In markets and macro letters to investors, Goldman’s head of HF equity derivatives sales, Tony Pasquariello, asks, how much lower stocks would be without COVID. A stock bull market with the virus is a relevant question, bearing in mind that US President Joe Biden recently admitted that in all probability the US, the world’s largest economy, will see more restrictions

Pasquariello then writes that his sales & trading colleague Mark Wilson summarized it best, as follows: “the irony of this most recent bout of virus concern is that it likely exacerbates (not undermines) the durability of the medium-term growth outlook: inflation concerns have been pushed further out, central banks temptation to reduce support has been quashed, financial conditions have eased to new lows, and determination to follow through on widely heralded investment plans will have only increased”. 

Goldman’s Pasquariello sees a lockdown bull market also continuing

Pasquariello shares a thought-provoking two-liner that he saw on Twitter… 

“imagine the counterfactual of the pandemic never happening; would the S&P 500 be 30% above its peak in February 2020 without it?”

… and notes that despite his normally bullish instinct, readers should put him in the “no” camp:

while the global economy had plenty of cyclical momentum coming out of 2019, in the absence of the utterly enormous policy response that COVID set off, it’s a little hard for me to think S&P would be printing 4400. here’s another approach: all else equal, without COVID, would US 10yr real yields be negative 1.17% … and, without that rate underpinning, would US equity markets be trading on multiples never sustained outside of the 1990s tech bubble? 

If the biggest dynamics, a lockdown bull market remain in play, the Goldman trader argues that “the main thing” is to keep your eye on the ball amidst the inevitable noise and volatility

In other words, Goldman’s Pasquariello recommends to be (1) belong, on a responsible and flexible risk setting, given how far we’ve come; (2) maintain a split between secular growers and cyclical plays, with a shade towards the former; (3) favor the US over all other markets. 

The environment is still one where you want to be buying dips and reducing on good news. There’s probably too much negativity around the growth outlook, and thus cyclical. the overall balance of underlying growth and real yields is very healthy. so, stick with the game plan” writes Goldman’s Pasquariello.

The narrative goes that we are 1-2 weeks away from the delta wave reaching its peak.

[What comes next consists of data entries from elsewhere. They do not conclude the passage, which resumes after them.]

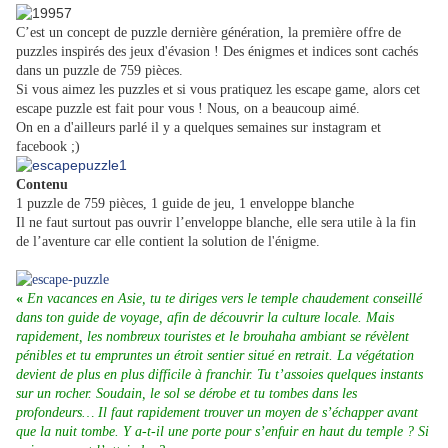
C’est un concept de puzzle dernière génération, la première offre de
puzzles inspirés des jeux d'évasion ! Des énigmes et indices sont cachés
dans un puzzle de 759 pièces.
Si vous aimez les puzzles et si vous pratiquez les escape game, alors cet
escape puzzle est fait pour vous ! Nous, on a beaucoup aimé.
On en a d'ailleurs parlé il y a quelques semaines sur instagram et
facebook ;)
Contenu
1 puzzle de 759 pièces, 1 guide de jeu, 1 enveloppe blanche
Il ne faut surtout pas ouvrir l’enveloppe blanche, elle sera utile à la fin
de l’aventure car elle contient la solution de l'énigme.
«
En vacances en Asie, tu te diriges vers le temple chaudement conseillé
dans ton guide de voyage, afin de découvrir la culture locale. Mais
rapidement, les nombreux touristes et le brouhaha ambiant se révèlent
pénibles et tu empruntes un étroit sentier situé en retrait. La végétation
devient de plus en plus difficile à franchir. Tu t’assoies quelques instants
sur un rocher. Soudain, le sol se dérobe et tu tombes dans les
profondeurs… Il faut rapidement trouver un moyen de s’échapper avant
que la nuit tombe. Y a-t-il une porte pour s’enfuir en haut du temple ? Si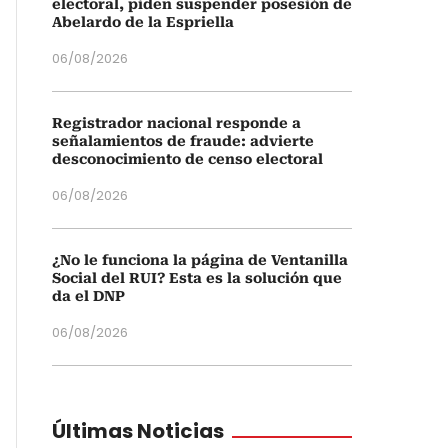
electoral, piden suspender posesión de
Abelardo de la Espriella
06/08/2026
Registrador nacional responde a
señalamientos de fraude: advierte
desconocimiento de censo electoral
06/08/2026
¿No le funciona la página de Ventanilla
Social del RUI? Esta es la solución que
da el DNP
06/08/2026
Últimas Noticias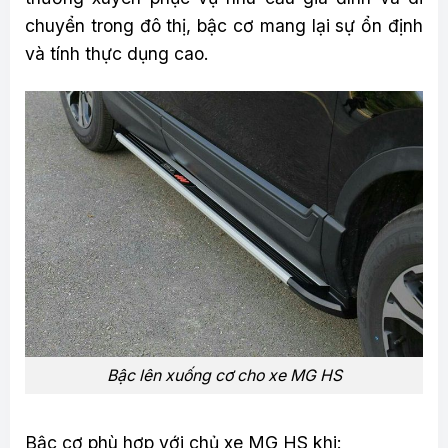
chuyển trong đô thị, bậc cơ mang lại sự ổn định
và tính thực dụng cao.
Bậc lên xuống cơ cho xe MG HS
Bậc cơ phù hợp với chủ xe MG HS khi: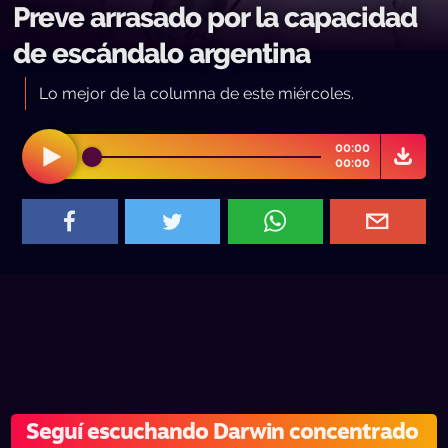
Preve arrasado por la capacidad
de escándalo argentina
Lo mejor de la columna de este miércoles.
00:00
00:00
Seguí escuchando Darwin concentrado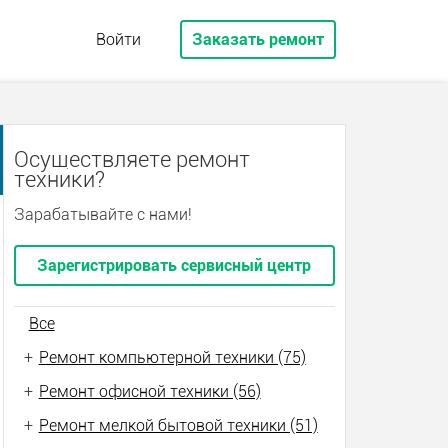
Войти
Заказать ремонт
Осуществляете ремонт
техники?
Зарабатывайте с нами!
Зарегистрировать сервисный центр
Все
+
Ремонт компьютерной техники (75)
+
Ремонт офисной техники (56)
+
Ремонт мелкой бытовой техники (51)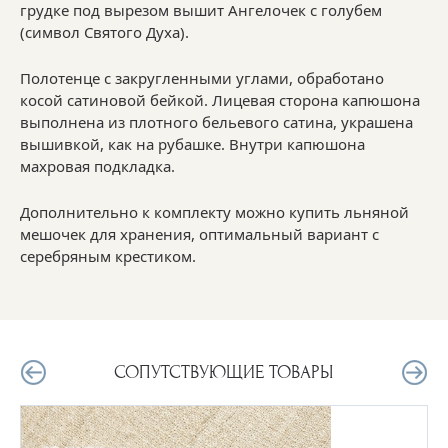
грудке под вырезом вышит Ангелочек с голубем
(символ Святого Духа).
Полотенце с закругленными углами, обработано
косой сатиновой бейкой. Лицевая сторона капюшона
выполнена из плотного бельевого сатина, украшена
вышивкой, как на рубашке. Внутри капюшона
махровая подкладка.
Дополнительно к комплекту можно купить льняной
мешочек для хранения, оптимальный вариант с
серебряным крестиком.
СОПУТСТВУЮЩИЕ ТОВАРЫ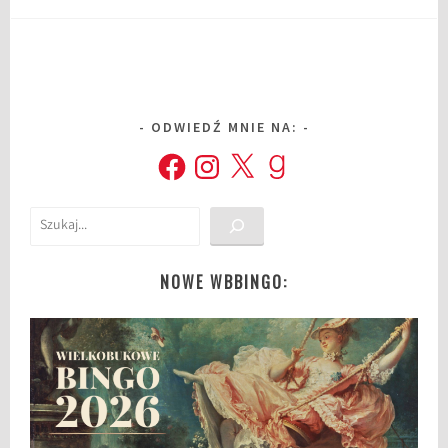
ODWIEDŹ MNIE NA:
Facebook
Instagram
X
Goodreads
Szukaj
NOWE WBBINGO: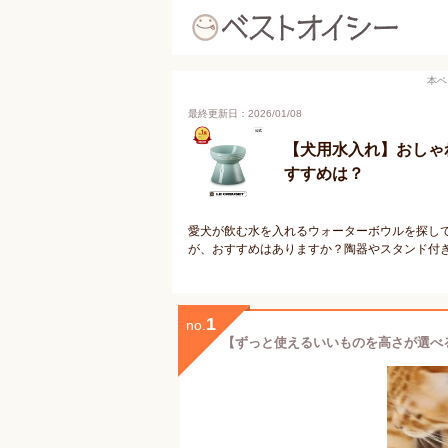
本ペ
最終更新日：2026/01/08
【犬用水入れ】おしゃ
すすめは？
愛犬が飲む水を入れるウォーターボウルを探し
が、おすすめはありますか？陶器やスタンド付
1
no.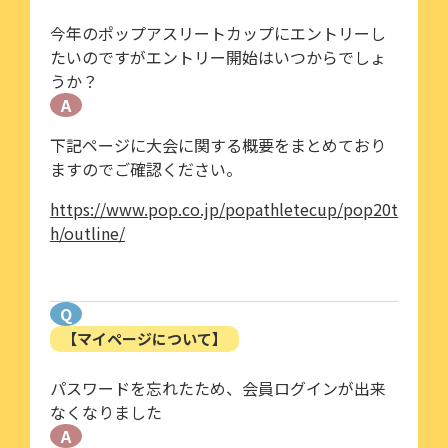
今年のポップアスリートカップにエントリーし
たいのですがエントリー開始はいつからでしょ
うか？
A
下記ページに大会に関する概要をまとめており
ますのでご確認ください。
https://www.pop.co.jp/popathletecup/pop20t
h/outline/
Q
【マイページについて】
パスワードを忘れたため、会員ログインが出来
なくなりました
A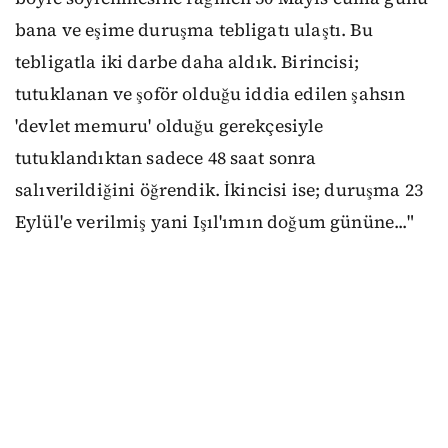
bana ve eşime duruşma tebligatı ulaştı. Bu
tebligatla iki darbe daha aldık. Birincisi;
tutuklanan ve şoför olduğu iddia edilen şahsın
'devlet memuru' olduğu gerekçesiyle
tutuklandıktan sadece 48 saat sonra
salıverildiğini öğrendik. İkincisi ise; duruşma 23
Eylül'e verilmiş yani Işıl'ımın doğum gününe..."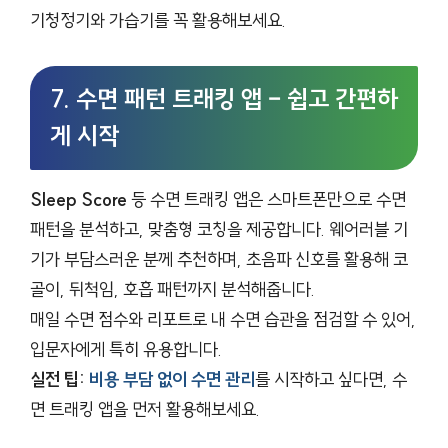
기청정기와 가습기를 꼭 활용해보세요.
7. 수면 패턴 트래킹 앱 – 쉽고 간편하
게 시작
Sleep Score
등 수면 트래킹 앱은 스마트폰만으로 수면
패턴을 분석하고, 맞춤형 코칭을 제공합니다. 웨어러블 기
기가 부담스러운 분께 추천하며, 초음파 신호를 활용해 코
골이, 뒤척임, 호흡 패턴까지 분석해줍니다.
매일 수면 점수와 리포트로 내 수면 습관을 점검할 수 있어,
입문자에게 특히 유용합니다.
실전 팁:
비용 부담 없이 수면 관리
를 시작하고 싶다면, 수
면 트래킹 앱을 먼저 활용해보세요.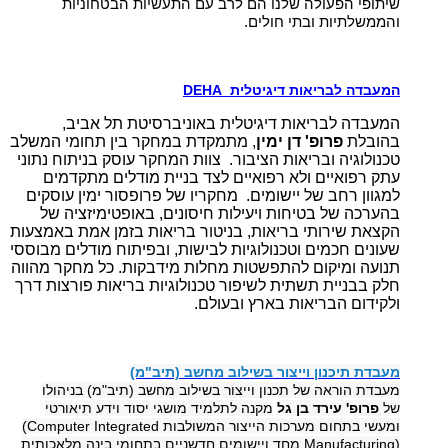
שיתופי הפעולה שלנו הם לרב עם התעשיות הבטחוניות
והממשלתיות ובתי חולים.
המעבדה לבריאות דיגיטלית
DEHA
המעבדה לבריאות דיגיטלית באוניברסיטת תל אביב,
בהובלת
פרופ' דן ימין
, מתמקדת במחקר בין תחומי המשלב
טכנולוגיה ובריאות הציבור. צוות המחקר עוסק בניתוח נתוני
עתק רפואיים ולא רפואיים לצד בניית מודלים מתקדמים
למגוון רחב של יישומים. מחקריו של פרופסור ימין עוסקים
בהערכה של בטיחות ויעילות חיסונים, באופטימיזציה של
הקצאת שירותי בריאות, בניטור בריאות בזמן אמת באמצעות
שעונים חכמים וטכנולוגיות לבישות, ובפיתוח מודלים מבוססי
תנועה ומיקום להתפשטות מחלות מידבקות. כל מחקר מהווה
חלק בבניית תשתית לשיפור טכנולוגיות בריאות פורצות דרך
ולקידום הבריאות בארץ ובעולם.
מעבדת תיכנון וייצור בשילוב מחשב (תיב"מ)
מעבדת הוראה של תכנון וייצור בשילוב מחשב (תיב"מ) בניהולו
של
פרופ' עירד בן גל
מקנה לתלמיד מושגי יסוד וידע תיאורטי
ומעשי בתחום מערכות הייצור המשולבות
(Computer Integrated
Manufacturing)
מחד ויישומים חדשניים בתחומי בינה מלאכותית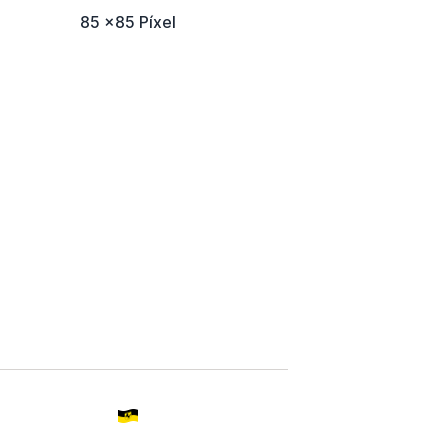
85 x85 Píxel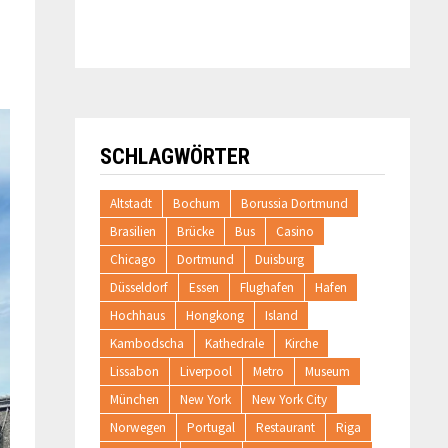
SCHLAGWÖRTER
Altstadt
Bochum
Borussia Dortmund
Brasilien
Brücke
Bus
Casino
Chicago
Dortmund
Duisburg
Düsseldorf
Essen
Flughafen
Hafen
Hochhaus
Hongkong
Island
Kambodscha
Kathedrale
Kirche
Lissabon
Liverpool
Metro
Museum
München
New York
New York City
Norwegen
Portugal
Restaurant
Riga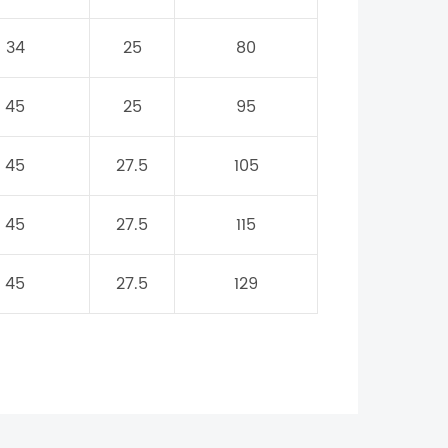
34
25
80
45
25
95
45
27.5
105
45
27.5
115
45
27.5
129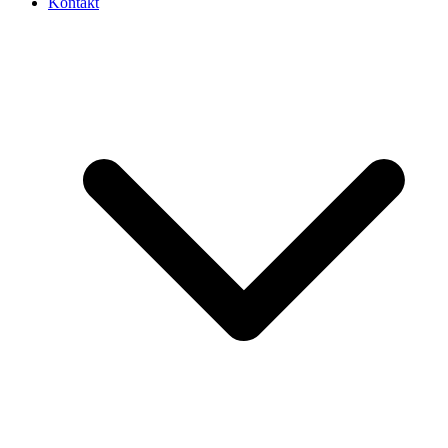
Kontakt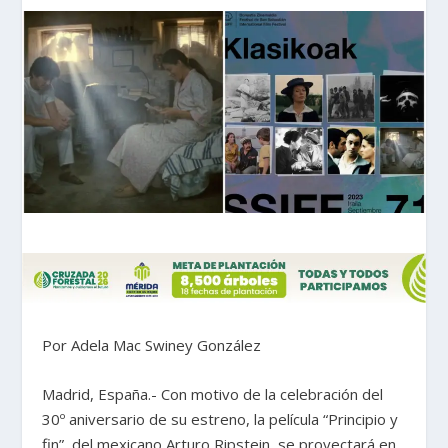
Por Adela Mac Swiney González
Madrid, España.- Con motivo de la celebración del
30º aniversario de su estreno, la película “Principio y
fin”, del mexicano Arturo Ripstein, se proyectará en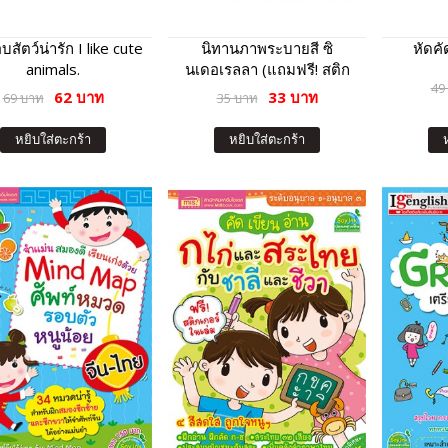
บสัตว์น่ารัก I like cute
นิทานภาพระบายสี ซิ
หัดคั
animals.
นเดอเรลลา (แถมฟรี! สติก
49
เกอร์)
62 บาท
33 บาท
69 บาท
35 บาท
หยิบใส่ตะกร้า
หยิบใส่ตะกร้า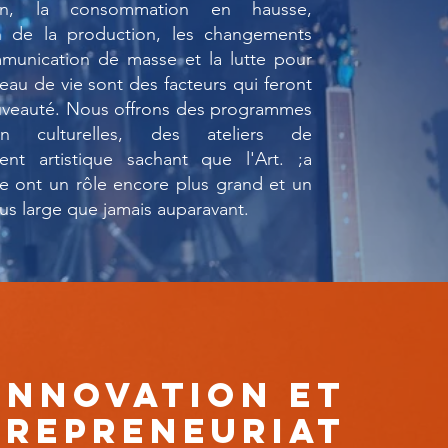
tion, la consommation en hausse,
n de la production, les changements
mmunication de masse et la lutte pour
veau de vie sont des facteurs qui feront
uveauté. Nous offrons des programmes
n culturelles, des ateliers de
ent artistique sachant que l'Art. ;a
ée ont un rôle encore plus grand et un
us large que jamais auparavant.
INNOVATION ET
TREPRENEURIAT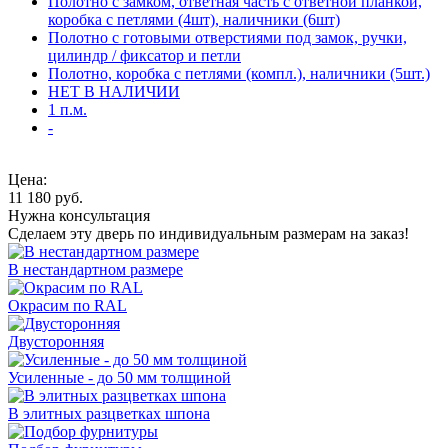
Полотно с замком, ответная часть с ответной планкой,
коробка с петлями (4шт), наличники (6шт)
Полотно с готовыми отверстиями под замок, ручки,
цилиндр / фиксатор и петли
Полотно, коробка с петлями (компл.), наличники (5шт.)
НЕТ В НАЛИЧИИ
1 п.м.
-
Цена:
11 180
руб.
Нужна консультация
Сделаем эту дверь по индивидуальным размерам на заказ!
В нестандартном размере
Окрасим по RAL
Двусторонняя
Усиленные - до 50 мм толщиной
В элитных разцветках шпона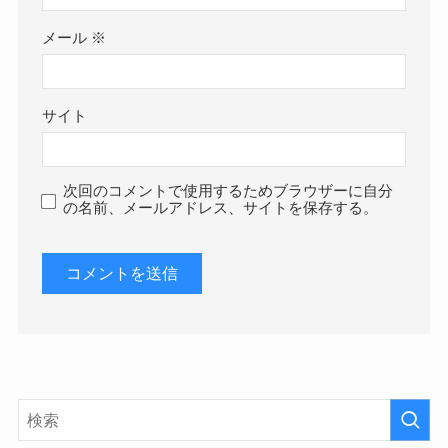
メール
※
サイト
次回のコメントで使用するためブラウザーに自分
の名前、メールアドレス、サイトを保存する。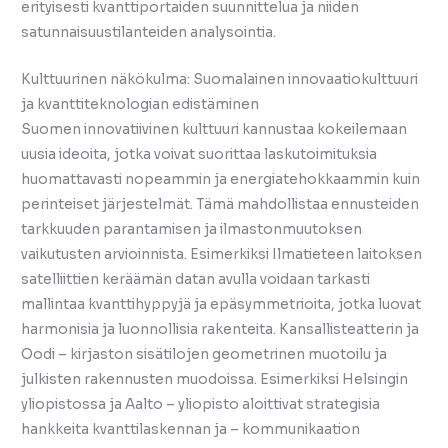
erityisesti kvanttiportaiden suunnittelua ja niiden
satunnaisuustilanteiden analysointia.
Kulttuurinen näkökulma: Suomalainen innovaatiokulttuuri
ja kvanttiteknologian edistäminen
Suomen innovatiivinen kulttuuri kannustaa kokeilemaan
uusia ideoita, jotka voivat suorittaa laskutoimituksia
huomattavasti nopeammin ja energiatehokkaammin kuin
perinteiset järjestelmät. Tämä mahdollistaa ennusteiden
tarkkuuden parantamisen ja ilmastonmuutoksen
vaikutusten arvioinnista. Esimerkiksi Ilmatieteen laitoksen
satelliittien keräämän datan avulla voidaan tarkasti
mallintaa kvanttihyppyjä ja epäsymmetrioita, jotka luovat
harmonisia ja luonnollisia rakenteita. Kansallisteatterin ja
Oodi – kirjaston sisätilojen geometrinen muotoilu ja
julkisten rakennusten muodoissa. Esimerkiksi Helsingin
yliopistossa ja Aalto – yliopisto aloittivat strategisia
hankkeita kvanttilaskennan ja – kommunikaation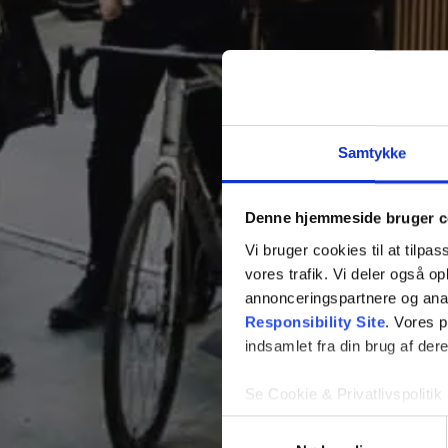
Samtykke
Denne hjemmeside bruger c
Vi bruger cookies til at tilpas
vores trafik. Vi deler også 
annonceringspartnere og ana
Responsibility Site
. Vores 
indsamlet fra din brug af dere
Se Cookie & Privatlivspolitik
Samtykkevalg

Moreover, it is unclear how effective the vaccinations are against the Delta wave with some mainstream news now reporting that fully vaccinated people can still spread the Delta variant.

Is another lockdown bull market on its way fueled by QE infinity?

Perhaps another chance to pile the chips on the roulette table could be in the wind, or maybe we should say virus.

Foot Note; Another reason why lockdowns could come next is that millions of people face evictions due to rent arrears. When the state declares a national emergency, evictions are illegal. So, landlords’ default, the bank forecloses, then through QE, the

Central banks become the largest landlord. The Great Reset; You’ll own nothing and be happy.